To say a look inside the trophy cabinet of the Monash Motorsport team was impressive would be an understatement.
Behind the glass is a stack of awards, each showing an occasion said team has taken one of its race cars – designed and built on-site entirely by students at its Clayton campus in Melbourne’s east from the ground up – out into the world and smashed its rivals overseas.
Since mid-2018, Monash Motorsport had won nine Australasian competitions, achieved 40 awards on an international podium, and is now the highest-ranking Australian team on the World Rankings Leaderboard, as well as third in the world for the electric category.
Established in 2000, the same year as the inception of the Formula Student competition in Australia (started by the Society of Automotive Engineers Australasia), Monash Motorsport was one of the first teams to exist outside of the United States – where the contest was first founded. .
It boasts the support of a number of big sponsors, such as LiDAR tech firm Baraja and industrial equipment supplier Hi-Tech Metrology, as well as Dr Alan Finkel – former Monash Chancellor and now Special Adviser to the Australian Government on low emissions technology – as a donor.
Made up of around 80 students studying a range of disciplines from engineering and business, to law, science and design, the team began working on internal combustion engined race cars – but switched to autonomous and electric vehicles after ranking first in the world and needing a new challenge which was more future-focused.
In 2017, members designed and competed with their first electric vehicle before turning their hand to developing a competition-ready driverless car a year later. By 2019, Monash became, and remains, the only student team in Australia to have such a vehicle capable of dynamically navigating any given track.
Following an extended concept development period due to the COVID-19 pandemic, the team’s most ambitious concept yet – its M22 all-wheel-drive, autonomous integrated vehicle – is capable of both driven and driverless racing. This vehicle concept, says Monash, pushes the frontiers of autonomous technology with a more powerful and efficient electrical powertrain, built from the ground up with driverless capabilities in mind.
M22 has improved aerodynamics and vehicle dynamics compared to the team’s previous efforts to optimize performance through increased downforce and handling capabilities.

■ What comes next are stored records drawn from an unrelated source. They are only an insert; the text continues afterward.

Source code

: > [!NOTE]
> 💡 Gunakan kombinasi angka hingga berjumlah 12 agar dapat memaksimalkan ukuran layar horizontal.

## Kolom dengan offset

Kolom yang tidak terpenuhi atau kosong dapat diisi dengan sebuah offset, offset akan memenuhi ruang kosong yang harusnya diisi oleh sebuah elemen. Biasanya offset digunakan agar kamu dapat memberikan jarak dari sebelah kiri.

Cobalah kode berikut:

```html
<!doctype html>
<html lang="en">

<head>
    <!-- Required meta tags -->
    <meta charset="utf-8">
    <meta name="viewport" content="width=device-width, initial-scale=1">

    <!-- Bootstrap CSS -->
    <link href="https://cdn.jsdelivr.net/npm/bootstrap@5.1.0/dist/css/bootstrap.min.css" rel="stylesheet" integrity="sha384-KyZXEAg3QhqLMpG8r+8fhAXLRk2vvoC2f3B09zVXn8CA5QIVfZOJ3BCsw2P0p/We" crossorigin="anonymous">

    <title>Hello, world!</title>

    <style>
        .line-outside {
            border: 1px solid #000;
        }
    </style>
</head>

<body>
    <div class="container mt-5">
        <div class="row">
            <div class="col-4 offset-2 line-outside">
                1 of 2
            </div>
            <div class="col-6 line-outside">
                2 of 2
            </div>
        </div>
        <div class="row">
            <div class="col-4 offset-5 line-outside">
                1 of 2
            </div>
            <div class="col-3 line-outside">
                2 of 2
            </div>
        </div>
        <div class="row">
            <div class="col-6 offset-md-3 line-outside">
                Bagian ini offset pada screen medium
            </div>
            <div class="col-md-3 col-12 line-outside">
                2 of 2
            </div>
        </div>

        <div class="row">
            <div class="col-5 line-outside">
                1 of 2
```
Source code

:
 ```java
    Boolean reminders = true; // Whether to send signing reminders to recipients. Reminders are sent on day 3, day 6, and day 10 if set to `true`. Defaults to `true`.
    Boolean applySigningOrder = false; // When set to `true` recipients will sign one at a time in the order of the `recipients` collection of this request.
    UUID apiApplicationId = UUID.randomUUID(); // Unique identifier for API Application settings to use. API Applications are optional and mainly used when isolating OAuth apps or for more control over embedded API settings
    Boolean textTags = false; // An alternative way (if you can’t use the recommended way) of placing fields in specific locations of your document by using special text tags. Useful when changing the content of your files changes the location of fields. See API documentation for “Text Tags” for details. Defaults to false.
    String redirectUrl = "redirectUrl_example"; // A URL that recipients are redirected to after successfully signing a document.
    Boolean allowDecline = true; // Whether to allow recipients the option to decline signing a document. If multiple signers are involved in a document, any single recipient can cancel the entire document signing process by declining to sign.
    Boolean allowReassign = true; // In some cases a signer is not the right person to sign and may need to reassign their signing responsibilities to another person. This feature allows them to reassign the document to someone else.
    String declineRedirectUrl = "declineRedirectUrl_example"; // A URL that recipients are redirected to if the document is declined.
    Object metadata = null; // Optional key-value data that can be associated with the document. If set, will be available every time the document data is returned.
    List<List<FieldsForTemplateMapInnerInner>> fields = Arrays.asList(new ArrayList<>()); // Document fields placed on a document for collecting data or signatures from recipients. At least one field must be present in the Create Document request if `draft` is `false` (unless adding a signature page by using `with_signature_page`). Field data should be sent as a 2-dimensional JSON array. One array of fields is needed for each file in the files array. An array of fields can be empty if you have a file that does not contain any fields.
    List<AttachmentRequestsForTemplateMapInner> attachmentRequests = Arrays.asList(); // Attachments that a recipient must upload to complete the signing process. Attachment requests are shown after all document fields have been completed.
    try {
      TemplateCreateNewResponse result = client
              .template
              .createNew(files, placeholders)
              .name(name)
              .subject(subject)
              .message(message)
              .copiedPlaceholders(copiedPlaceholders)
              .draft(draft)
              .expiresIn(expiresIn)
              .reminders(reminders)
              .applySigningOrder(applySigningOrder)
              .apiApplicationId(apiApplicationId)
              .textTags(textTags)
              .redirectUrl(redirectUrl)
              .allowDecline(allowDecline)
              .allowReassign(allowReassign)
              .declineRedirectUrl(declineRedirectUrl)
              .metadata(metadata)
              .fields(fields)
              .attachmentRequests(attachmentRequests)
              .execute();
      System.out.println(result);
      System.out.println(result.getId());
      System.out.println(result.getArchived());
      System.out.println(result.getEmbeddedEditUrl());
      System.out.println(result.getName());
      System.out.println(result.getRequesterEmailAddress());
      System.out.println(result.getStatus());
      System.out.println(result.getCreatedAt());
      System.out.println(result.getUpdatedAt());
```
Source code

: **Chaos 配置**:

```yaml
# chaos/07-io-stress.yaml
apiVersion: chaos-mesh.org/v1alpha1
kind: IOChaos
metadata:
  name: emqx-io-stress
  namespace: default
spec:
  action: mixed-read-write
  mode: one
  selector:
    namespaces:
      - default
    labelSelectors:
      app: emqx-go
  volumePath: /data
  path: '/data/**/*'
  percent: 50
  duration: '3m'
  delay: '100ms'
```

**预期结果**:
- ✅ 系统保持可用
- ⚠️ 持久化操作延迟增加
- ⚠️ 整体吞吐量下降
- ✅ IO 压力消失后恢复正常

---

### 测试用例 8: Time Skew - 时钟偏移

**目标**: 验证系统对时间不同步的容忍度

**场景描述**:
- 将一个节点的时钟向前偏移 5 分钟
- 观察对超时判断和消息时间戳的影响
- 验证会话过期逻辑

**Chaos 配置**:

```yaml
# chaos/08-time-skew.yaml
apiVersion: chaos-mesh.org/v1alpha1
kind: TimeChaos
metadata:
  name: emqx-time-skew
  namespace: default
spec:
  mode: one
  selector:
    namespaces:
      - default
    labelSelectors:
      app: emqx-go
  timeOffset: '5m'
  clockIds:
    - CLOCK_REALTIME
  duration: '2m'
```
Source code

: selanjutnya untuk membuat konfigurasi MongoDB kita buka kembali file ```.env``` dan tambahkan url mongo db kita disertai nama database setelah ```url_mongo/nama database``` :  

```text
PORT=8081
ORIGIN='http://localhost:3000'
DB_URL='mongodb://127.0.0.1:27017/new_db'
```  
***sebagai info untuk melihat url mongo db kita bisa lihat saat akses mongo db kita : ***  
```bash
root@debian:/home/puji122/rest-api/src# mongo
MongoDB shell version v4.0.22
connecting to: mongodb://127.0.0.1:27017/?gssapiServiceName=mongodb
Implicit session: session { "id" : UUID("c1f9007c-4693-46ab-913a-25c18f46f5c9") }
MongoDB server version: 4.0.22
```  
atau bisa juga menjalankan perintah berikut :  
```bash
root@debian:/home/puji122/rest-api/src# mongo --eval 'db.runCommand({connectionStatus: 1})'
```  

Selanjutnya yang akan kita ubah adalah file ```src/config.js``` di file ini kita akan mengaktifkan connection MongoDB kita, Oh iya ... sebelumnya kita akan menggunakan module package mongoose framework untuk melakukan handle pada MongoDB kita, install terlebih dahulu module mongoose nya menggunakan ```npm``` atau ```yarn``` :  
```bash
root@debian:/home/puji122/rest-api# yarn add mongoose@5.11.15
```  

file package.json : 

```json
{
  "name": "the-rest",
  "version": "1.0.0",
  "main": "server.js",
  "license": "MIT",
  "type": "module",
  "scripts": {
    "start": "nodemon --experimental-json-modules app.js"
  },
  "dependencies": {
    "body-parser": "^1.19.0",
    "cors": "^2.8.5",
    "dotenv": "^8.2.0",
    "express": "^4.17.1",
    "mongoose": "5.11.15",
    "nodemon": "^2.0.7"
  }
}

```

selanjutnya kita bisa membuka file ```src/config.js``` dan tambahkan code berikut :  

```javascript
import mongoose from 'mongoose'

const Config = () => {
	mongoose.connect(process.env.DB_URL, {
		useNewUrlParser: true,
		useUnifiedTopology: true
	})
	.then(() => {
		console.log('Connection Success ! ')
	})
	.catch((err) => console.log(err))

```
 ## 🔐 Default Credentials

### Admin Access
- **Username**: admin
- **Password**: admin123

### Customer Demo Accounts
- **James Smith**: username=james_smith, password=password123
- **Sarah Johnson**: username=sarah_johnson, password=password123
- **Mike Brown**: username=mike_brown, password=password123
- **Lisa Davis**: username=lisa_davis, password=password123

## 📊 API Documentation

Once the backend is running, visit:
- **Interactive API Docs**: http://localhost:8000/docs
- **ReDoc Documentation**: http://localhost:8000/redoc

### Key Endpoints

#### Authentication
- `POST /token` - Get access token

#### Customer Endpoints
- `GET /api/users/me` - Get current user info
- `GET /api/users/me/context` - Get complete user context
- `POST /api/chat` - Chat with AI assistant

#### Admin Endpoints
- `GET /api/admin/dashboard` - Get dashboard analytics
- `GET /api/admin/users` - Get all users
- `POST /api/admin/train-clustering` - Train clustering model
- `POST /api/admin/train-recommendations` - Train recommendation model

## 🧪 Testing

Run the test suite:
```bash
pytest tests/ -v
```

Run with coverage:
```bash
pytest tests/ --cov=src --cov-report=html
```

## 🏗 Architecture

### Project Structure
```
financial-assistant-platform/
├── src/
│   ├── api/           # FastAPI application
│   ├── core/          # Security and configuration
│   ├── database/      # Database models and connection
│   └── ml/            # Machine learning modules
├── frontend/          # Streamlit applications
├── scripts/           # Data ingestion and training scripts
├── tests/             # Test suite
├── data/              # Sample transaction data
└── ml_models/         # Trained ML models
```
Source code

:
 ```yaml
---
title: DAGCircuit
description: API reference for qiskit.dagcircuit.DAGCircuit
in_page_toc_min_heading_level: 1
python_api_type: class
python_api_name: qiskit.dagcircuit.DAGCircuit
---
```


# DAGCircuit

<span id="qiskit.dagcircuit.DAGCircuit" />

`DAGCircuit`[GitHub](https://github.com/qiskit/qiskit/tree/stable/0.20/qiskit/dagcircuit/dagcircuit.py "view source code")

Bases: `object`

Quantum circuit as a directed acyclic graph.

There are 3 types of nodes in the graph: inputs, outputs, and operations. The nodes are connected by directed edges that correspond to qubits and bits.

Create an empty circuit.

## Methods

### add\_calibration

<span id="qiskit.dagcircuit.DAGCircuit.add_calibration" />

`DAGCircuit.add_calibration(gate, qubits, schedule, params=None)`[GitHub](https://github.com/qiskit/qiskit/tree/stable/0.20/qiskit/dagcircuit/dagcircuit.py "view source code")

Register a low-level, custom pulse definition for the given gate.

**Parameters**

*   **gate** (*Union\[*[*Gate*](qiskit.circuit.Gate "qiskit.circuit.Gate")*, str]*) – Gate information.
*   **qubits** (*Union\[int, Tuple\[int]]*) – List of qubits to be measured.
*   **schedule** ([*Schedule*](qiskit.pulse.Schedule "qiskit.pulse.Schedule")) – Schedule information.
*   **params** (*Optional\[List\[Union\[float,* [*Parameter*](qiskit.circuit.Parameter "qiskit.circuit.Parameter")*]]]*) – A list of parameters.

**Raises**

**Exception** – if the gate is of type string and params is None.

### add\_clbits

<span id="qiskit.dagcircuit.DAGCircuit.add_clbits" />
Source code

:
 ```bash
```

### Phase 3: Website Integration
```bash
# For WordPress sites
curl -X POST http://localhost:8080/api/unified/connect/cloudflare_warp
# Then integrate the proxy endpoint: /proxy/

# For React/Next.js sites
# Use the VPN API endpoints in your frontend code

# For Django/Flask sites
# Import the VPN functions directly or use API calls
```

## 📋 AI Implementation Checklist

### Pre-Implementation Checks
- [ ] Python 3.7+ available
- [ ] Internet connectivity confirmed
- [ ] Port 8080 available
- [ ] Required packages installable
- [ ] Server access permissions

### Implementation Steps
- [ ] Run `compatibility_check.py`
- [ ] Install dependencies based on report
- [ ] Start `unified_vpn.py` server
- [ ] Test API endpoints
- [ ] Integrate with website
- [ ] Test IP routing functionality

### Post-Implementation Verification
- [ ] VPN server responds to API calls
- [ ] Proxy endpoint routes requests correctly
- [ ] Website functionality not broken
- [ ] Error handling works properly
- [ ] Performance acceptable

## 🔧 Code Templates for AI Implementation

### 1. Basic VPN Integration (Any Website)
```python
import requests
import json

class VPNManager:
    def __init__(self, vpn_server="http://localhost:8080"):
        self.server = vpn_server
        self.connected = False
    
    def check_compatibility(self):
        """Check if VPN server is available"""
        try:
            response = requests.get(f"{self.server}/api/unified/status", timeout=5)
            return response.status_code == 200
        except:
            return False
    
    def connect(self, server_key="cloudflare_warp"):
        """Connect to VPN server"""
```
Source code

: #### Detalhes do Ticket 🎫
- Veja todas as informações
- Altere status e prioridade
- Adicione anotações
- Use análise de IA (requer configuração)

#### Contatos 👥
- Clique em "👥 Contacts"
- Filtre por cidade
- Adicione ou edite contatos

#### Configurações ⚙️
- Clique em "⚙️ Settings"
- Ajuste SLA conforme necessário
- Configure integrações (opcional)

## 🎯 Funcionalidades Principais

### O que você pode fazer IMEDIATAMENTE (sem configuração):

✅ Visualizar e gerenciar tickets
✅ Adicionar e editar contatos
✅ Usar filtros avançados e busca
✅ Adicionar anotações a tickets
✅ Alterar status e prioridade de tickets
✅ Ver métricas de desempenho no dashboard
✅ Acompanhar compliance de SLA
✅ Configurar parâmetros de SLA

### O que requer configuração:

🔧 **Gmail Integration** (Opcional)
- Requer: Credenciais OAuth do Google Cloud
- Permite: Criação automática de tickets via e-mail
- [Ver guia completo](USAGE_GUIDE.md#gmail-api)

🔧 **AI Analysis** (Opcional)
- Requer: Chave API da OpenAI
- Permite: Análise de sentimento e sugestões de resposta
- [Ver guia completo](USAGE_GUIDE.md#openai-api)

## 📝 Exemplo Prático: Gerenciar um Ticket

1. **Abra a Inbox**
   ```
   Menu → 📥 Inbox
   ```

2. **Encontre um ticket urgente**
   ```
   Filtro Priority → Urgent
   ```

With an estimated mass of 237 kilograms, Monash’s second-generation monocoque and total power limit of 80kW drives Fischer hub motors at each wheel.
A cutting-edge LiDAR system has an approximate 45 meter range, and the in-house designed battery management system and single quad-channel inverter are optimized for efficiency and safety – weighing less than previous designs.
Next steps for the vehicle are to race it in Australia at the end of this year, before heading over to take part in the European competitions – which will be held next June, July and August.
At Monash University’s recent open day, CEO of the team, Chhavi Khathuria gave Wheels Exclusive access behind the scenes at its facility – the Monash Makerspace – and gave us a glimpse of how both the EV and autonomous cars work.